Am Dienstag, 30.06. 2026 fand im LVR Landesmuseum in Bonn eine Podiumsdiskussion mit Professor Dr. Hendrik Streeck zum Thema „Mediensucht“ statt. Organisiert war die Veranstaltung von der Bürgerstiftung Rheinviertel. Auf dem Podium saßen Schüler vom Ako, EMA und Amos. Julia Scaal und Ferdinand Seibold hatten sich gut vorbereitet und Fragen gestellt wie z.B. „Wie verändert Mediensucht die Konzentrationsfähigkeit?“ „Wie beeinflusst die ständige Erreichbarkeit den Stresspegel?“ „Welche Langzeitfolgen wird es geben?“
Streeck betonte, der Umgang mit digitalen Medien sei eine gesamtgesellschaftliche Aufgabe, es gehe darum, die Freiheit der eigenen Entscheidungen zu erhalten und sich nicht durch Algorithmen bestimmen zu lassen und in eine Abhängigkeit zu geraten.
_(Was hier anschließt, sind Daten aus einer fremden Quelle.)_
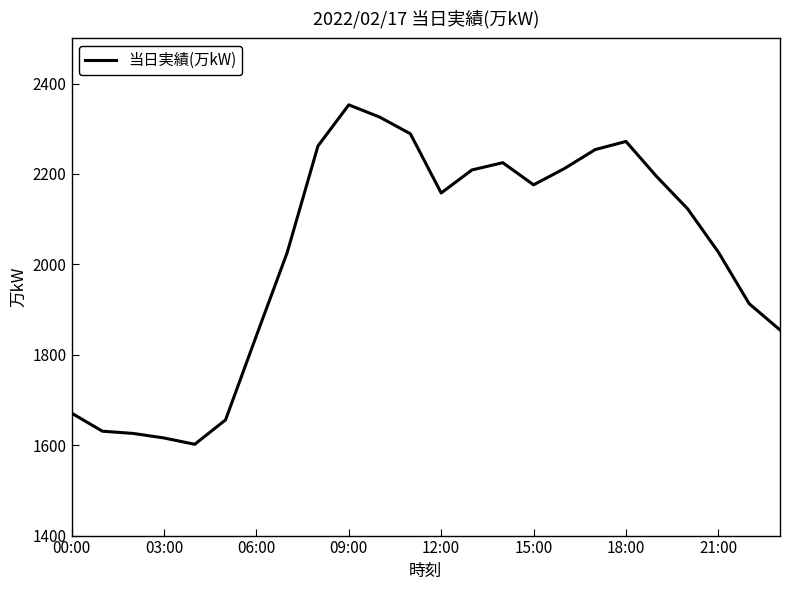

What is the difference between the maximum and minimum values?

751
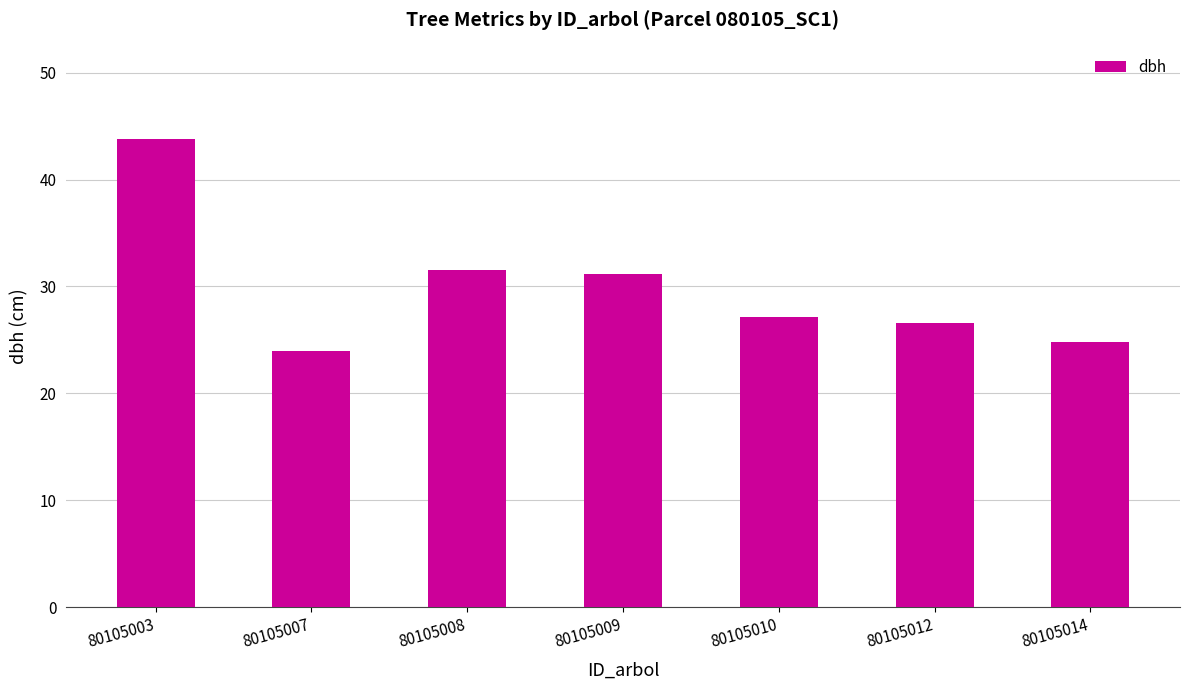

What is the change in value from 80105010 to 80105014?

-2.3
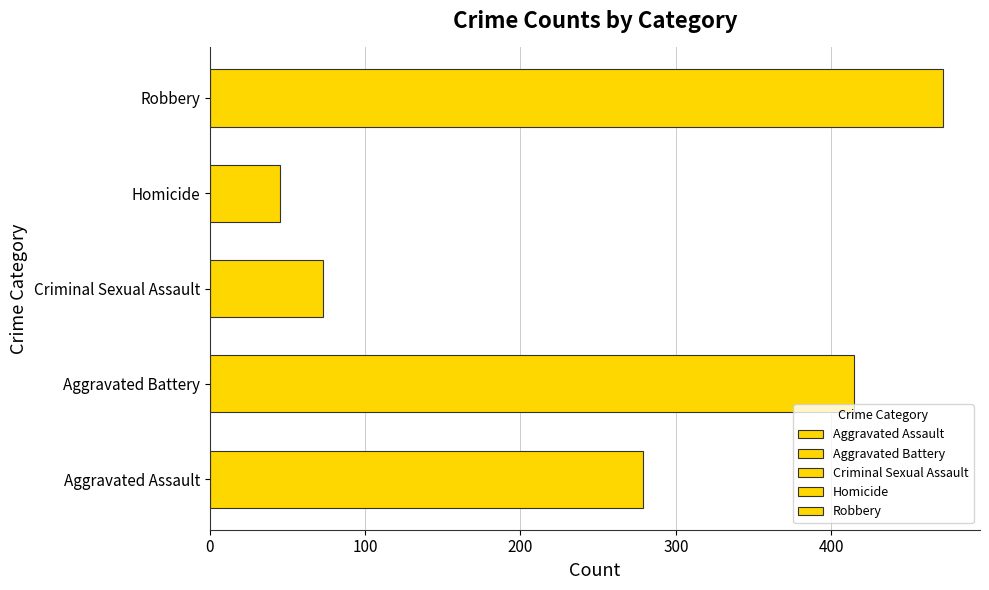

Rank the categories by 2016 value from lowest to highest.

Homicide, Criminal Sexual Assault, Aggravated Assault, Aggravated Battery, Robbery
Man müsse darauf achten, was man nicht mehr macht, wenn man zu viel vor dem „Bildschirm“ sitzt, z.B. nicht mehr Freunde treffen, nicht mehr schlafen, nicht mehr Finanzen kontrollieren können. Das Beschneiden des echten Lebens sei problematisch. Auch das Publikum, Oberstufenschüler/innen der drei Schulen, diskutierte engagiert mit. Streeck betonte, es gehe auch um Eigenverantwortung und darum, dass in der Gesellschaft ein roter Faden der Prävention installiert würde, den es bisher nicht gebe.